== DOCUMENT PASSAGE ==

Surprise?
"...it's a boy Mrs. Walker it's a boy. It's a boy Mrs. WALKER, it's a boy....A SON!!!! A SON!!!!"
If you couldn't tell Lindsay and I found out recently that we're going to be having a boy (hold for applause). There's the debate over whether or not to you want to find out. Some say yes, other's want the surprise. I just don't see how the surprise can be any more bigger than the one you get when you see the two stripes instead of just one. The day you learn your boys can swim --especially if you've never "slipped one past the goalie" if I can borrow from Seinfeld (which is having a fire sale thanks to Michael Richards playing Michael Douglas in 'Falling Down'). Now THAT's a good one. Also, while not necessarily a surprise, when you see the baby on the ultrasound --totally blown away. I realized that I haven't been blown away in long time (See 20min Antelople Set I closer -10/6/00 Shoreline- siiiiiick). I think the first shot of the spine was the craziest, followed by the outline of his shoulder and arm --good looking arm too like Lincoln Hawk in 'Over the Top'
So that's the question: Do you find out or not? I say if there's knowledge out there, whatever it may be, don't deprive yourself. Plus when we found out it was a boy I could use the: "at least my kid will have a chance to become President" comment at Thanksgiving with Lindsay's family. Thoughts?
4 Comments:
Well as an expecting father myself, I have had to make the same decisions. I initially just followed my wife's opinion of wanting to find out . . . I figured that to make this pregnancy journey the most comfortable for me was to agree with most of what the wife wanted. She said she would be more at ease in knowing more for preparation or what not. But unfortunately at our 20 week sonogram we were able to find out the gender of the baby . . . the baby was uncooperative. Which made me think I got a girl or I at least I hoped so.

== PROBLEM ==
Please answer from the blog post about learning a baby's sex: which ultrasound image did the writer find the craziest? The data has no role here.

== RECORDS SUPPLIED ==
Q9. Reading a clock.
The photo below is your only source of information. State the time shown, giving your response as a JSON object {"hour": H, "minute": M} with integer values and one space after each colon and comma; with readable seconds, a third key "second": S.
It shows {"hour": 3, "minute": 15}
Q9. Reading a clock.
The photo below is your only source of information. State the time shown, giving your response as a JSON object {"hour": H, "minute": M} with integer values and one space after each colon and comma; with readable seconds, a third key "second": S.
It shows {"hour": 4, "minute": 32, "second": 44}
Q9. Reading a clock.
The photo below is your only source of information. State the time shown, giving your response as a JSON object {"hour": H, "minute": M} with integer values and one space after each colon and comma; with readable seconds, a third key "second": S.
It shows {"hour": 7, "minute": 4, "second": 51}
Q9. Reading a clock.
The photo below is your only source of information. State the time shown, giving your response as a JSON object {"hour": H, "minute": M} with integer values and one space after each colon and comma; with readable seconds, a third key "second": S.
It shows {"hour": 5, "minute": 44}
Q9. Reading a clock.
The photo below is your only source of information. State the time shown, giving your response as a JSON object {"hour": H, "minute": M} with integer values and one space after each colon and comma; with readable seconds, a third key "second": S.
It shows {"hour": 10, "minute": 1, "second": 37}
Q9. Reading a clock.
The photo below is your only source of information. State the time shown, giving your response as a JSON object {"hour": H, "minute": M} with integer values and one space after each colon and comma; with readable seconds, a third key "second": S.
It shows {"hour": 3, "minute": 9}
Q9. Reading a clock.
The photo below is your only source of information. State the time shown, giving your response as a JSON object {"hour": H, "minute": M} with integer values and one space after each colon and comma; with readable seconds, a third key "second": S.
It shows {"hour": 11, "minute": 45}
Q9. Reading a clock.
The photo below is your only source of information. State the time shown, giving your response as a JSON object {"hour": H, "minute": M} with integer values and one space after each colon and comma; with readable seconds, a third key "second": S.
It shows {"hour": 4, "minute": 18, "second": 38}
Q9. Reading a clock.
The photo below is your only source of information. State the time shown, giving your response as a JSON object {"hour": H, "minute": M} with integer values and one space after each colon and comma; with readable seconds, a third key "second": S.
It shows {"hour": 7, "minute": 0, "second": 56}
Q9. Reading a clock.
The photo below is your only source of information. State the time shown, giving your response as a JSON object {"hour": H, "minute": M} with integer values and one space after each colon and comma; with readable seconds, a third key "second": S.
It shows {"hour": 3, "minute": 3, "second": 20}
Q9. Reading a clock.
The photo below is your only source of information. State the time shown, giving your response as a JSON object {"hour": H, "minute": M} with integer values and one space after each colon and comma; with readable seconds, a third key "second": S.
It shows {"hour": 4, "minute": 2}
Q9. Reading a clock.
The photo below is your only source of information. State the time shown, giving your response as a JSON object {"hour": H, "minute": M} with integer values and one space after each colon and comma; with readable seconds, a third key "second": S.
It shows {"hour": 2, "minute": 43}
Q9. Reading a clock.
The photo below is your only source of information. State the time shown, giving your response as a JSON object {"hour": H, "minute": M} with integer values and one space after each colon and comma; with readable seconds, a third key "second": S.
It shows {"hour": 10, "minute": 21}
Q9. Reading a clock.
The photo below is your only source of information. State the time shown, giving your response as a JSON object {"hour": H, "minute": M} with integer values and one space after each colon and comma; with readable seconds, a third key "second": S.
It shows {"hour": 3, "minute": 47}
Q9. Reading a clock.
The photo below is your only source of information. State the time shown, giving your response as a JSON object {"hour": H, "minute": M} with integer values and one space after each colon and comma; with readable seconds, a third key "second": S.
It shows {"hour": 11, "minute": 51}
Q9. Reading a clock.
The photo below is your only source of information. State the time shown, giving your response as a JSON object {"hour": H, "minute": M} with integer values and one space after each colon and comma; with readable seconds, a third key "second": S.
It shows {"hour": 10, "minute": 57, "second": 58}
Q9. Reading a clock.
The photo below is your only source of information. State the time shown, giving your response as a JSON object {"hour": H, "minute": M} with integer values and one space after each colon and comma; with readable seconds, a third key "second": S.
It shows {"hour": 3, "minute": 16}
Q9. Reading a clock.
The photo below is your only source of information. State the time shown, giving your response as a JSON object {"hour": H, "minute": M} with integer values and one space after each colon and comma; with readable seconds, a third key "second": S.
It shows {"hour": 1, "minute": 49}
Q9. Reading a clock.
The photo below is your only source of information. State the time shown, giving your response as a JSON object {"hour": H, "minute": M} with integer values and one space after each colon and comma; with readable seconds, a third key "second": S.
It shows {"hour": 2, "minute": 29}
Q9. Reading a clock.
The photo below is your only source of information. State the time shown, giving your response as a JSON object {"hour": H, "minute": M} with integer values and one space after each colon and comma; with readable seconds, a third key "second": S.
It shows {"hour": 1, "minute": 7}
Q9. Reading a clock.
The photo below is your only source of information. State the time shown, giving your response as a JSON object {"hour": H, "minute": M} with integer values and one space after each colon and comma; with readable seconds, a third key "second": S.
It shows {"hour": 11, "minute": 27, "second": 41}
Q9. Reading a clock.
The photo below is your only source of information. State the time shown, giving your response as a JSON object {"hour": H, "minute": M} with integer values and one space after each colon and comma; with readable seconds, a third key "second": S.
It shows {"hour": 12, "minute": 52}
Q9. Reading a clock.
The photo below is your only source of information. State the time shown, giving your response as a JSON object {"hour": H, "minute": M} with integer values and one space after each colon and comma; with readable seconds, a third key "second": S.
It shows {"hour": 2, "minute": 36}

== OUTPUT OF THE EXERCISE ==
The first shot of the spine.